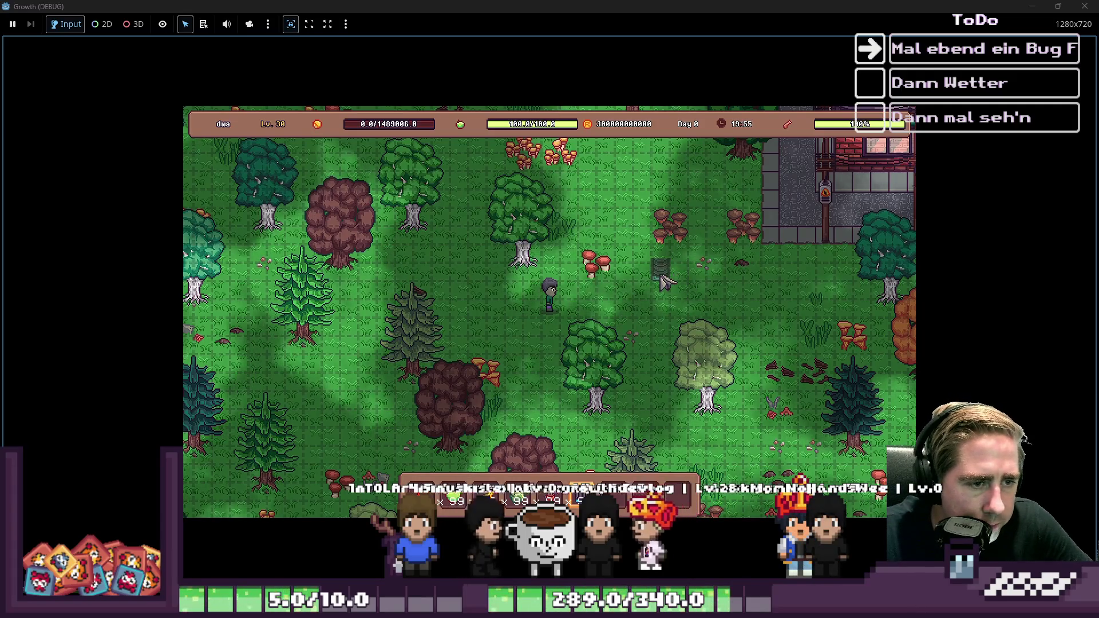
Lay a column of conveyor belts downward and place the Cidery beside it
mouse_move(667, 298)
left_mouse_down()
mouse_move(661, 366)
mouse_move(631, 383)
mouse_move(628, 290)
mouse_move(642, 269)
left_mouse_up()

------------------------------------------------------------

Goal of the exercise
Without any pictures, transcribe the listing above exactly as written.

Response area
Lay a column of conveyor belts downward and place the Cidery beside it
mouse_move(667, 298)
left_mouse_down()
mouse_move(661, 366)
mouse_move(631, 383)
mouse_move(628, 290)
mouse_move(642, 269)
left_mouse_up()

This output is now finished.